Overall: 5 wins / 6 regressions / 156 neutral. Every flagged regression

is on a sub-1ms metric where the per-benchmark MDE (~±0.06 ms) is half

the absolute swing the metric takes between adjacent runs on this

machine. Without a second order-flipped pass these regressions cannot be

distinguished from per-run drift — same shape as the exp 144 single-pass

swing (19/18/124 vs 30/2/129 across reruns on a vendoring-only change).

Tracelite decision (`run_tracelite_experiment.dart --direction=stream-rerun-dispatch --runs=3`)

Decision: inconclusive. Primary metric (measured_elapsed_ns on

resqlite):

Scenario	Baseline	Candidate	Δ	Max CV	Verdict
`high-cardinality-fanout`	332 ms	334 ms	+0.55%	0.48%	`neutral` → `pass`
`keyed-pk-subscriptions`	239 ms	236 ms	−1.16%	10.2%	`too_noisy` → `inconclusive`
`many-streams-writer-throughput`	552 ms	553 ms	+0.17%	0.49%	`neutral` → `pass`

Stream measured-elapsed is neutral on the two stable primaries and too

noisy on keyed-pk-subscriptions. But the warmup guardrail tells a

different story:

Scenario	Baseline	Candidate	Δ	Max CV	Verdict
`high-cardinality-fanout` warmup	25.7 ms	29.0 ms	+12.4%	13.1%	`too_noisy`
`keyed-pk-subscriptions` warmup	19.6 ms	26.6 ms	+35.9%	11.7%	`too_noisy`
`many-streams-writer-throughput` warmup	25.9 ms	31.3 ms	+21.0%	8.63%	`too_noisy`

All three stream-direction warmups regressed by 12–36% in the same

direction. too_noisy removes the gate signal but the direction

matches the focused benchmark's with-streams regression: the candidate

adds measurable per-write overhead when streams are active, and the

warmup phase — where streams are being registered and the

drainIfUntracked barrier fires once per _entries-empty-to-nonempty

transition — concentrates it.

Decision

Rejected. The optimization works as designed on the no-stream write

shapes it targeted:

~4–5% on Single Inserts release lane (sub-MDE on the public guard, but

matched in the focused dep_tracking_skip.dart sequential lane at

−3.8% / −5.3% across order-flipped passes).

~3–6% on no-stream wide batch (the wider the row, the more preupdate

fires the C-level flag skips per batch).

But the per-call gate it adds on the stream-active path costs back what

it earns:

~3% slower on the focused with-streams guardrail lane across both

order-flipped passes — reproduced, not drift.

Tracelite stream-direction warmup elapsed +12–36% across all three

scenarios in the same direction (gated too_noisy, but the matched

direction is the same signal the focused harness shows).
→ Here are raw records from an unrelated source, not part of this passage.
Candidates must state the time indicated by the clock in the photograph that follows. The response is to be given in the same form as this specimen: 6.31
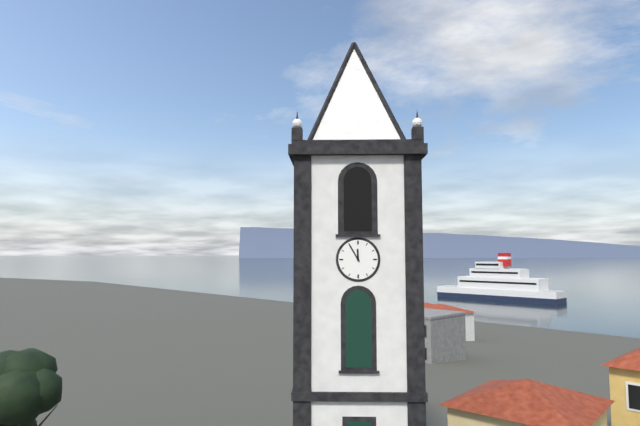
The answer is 11.55
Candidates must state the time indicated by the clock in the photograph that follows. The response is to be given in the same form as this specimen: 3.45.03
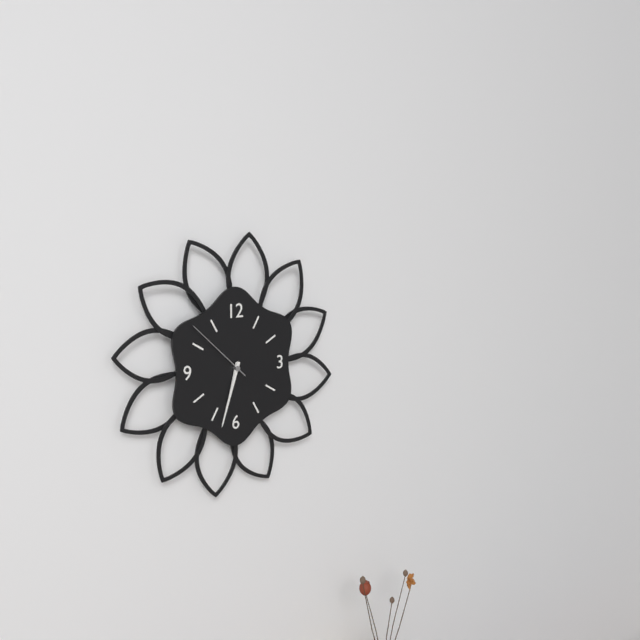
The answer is 6.33.52
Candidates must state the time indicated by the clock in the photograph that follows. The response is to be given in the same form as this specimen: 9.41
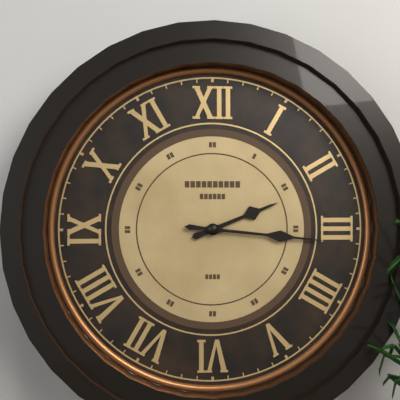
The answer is 2.16
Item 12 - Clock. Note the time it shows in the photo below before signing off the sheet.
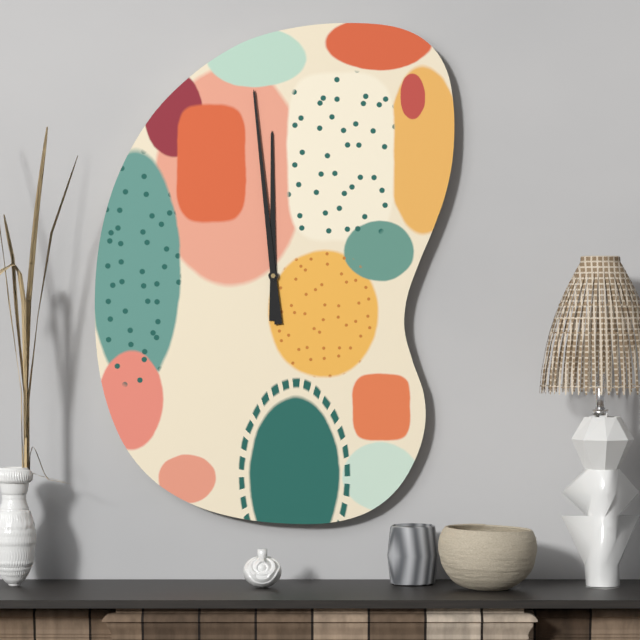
11:59
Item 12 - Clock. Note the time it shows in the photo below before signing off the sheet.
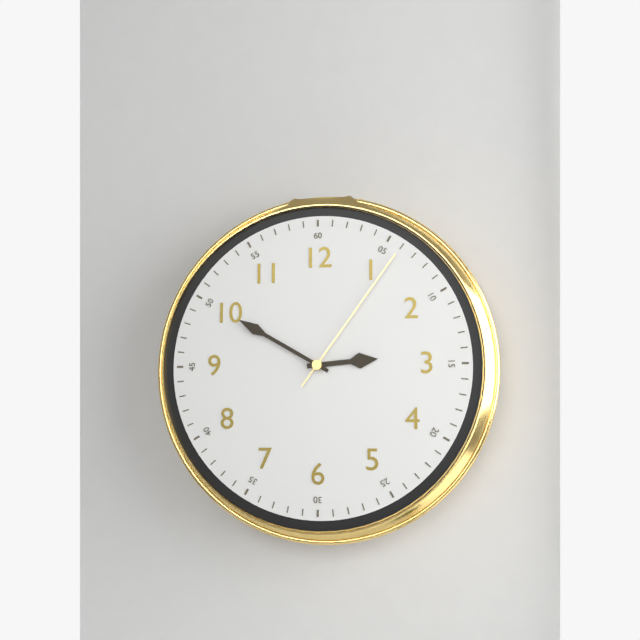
2:50:06
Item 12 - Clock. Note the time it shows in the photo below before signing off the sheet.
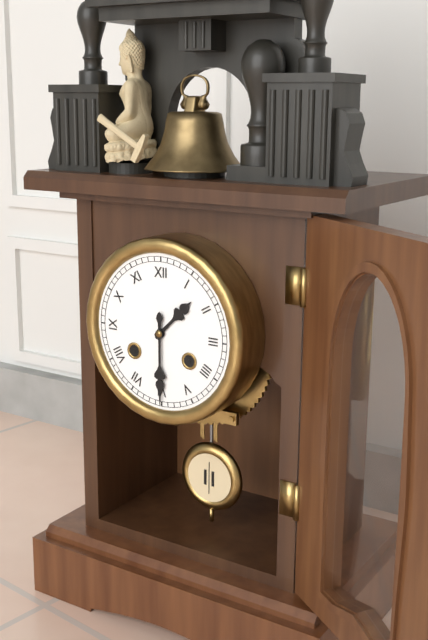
1:30
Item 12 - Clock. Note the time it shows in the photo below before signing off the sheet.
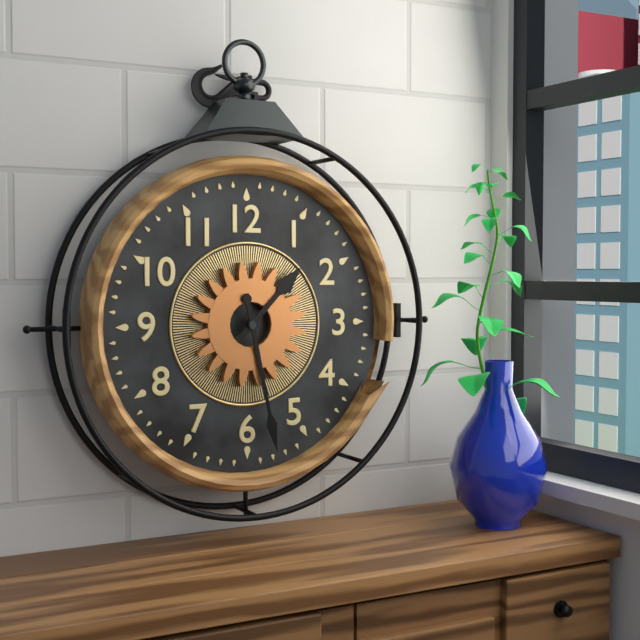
1:28
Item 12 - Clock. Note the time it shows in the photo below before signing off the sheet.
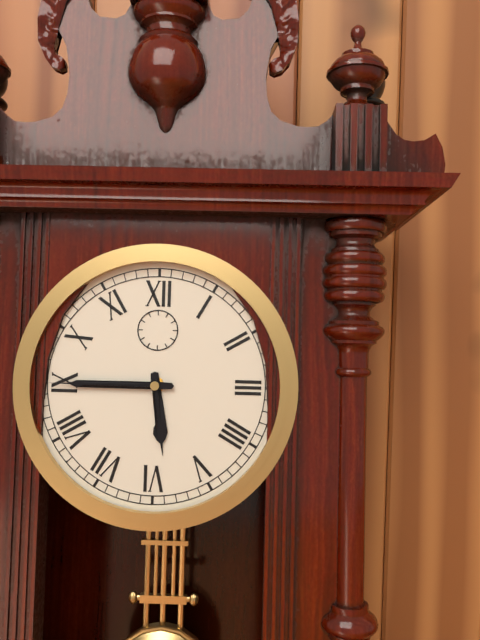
5:45
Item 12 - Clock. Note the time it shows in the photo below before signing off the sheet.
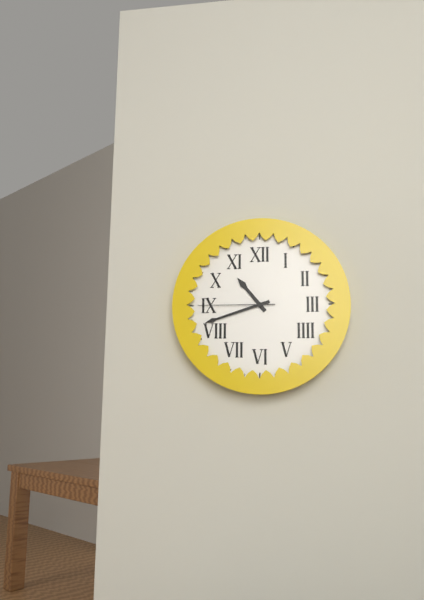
10:42:45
Resqlite's primary use case is reactive streams, so the workload mix in

which the candidate helps (write-heavy without active streams) is

narrower than the one it slows (any window of writes with at least one

active stream). Net unfavorable on the realistic mix. The implementation

also brings complexity that has no upside when tracking is on: a

tracksDirty field threaded through four request types, a DrainRequest

barrier, a Dart-side _sentUntracked flag, and a writer-isolate mirror

of the native flag with FFI-call elision.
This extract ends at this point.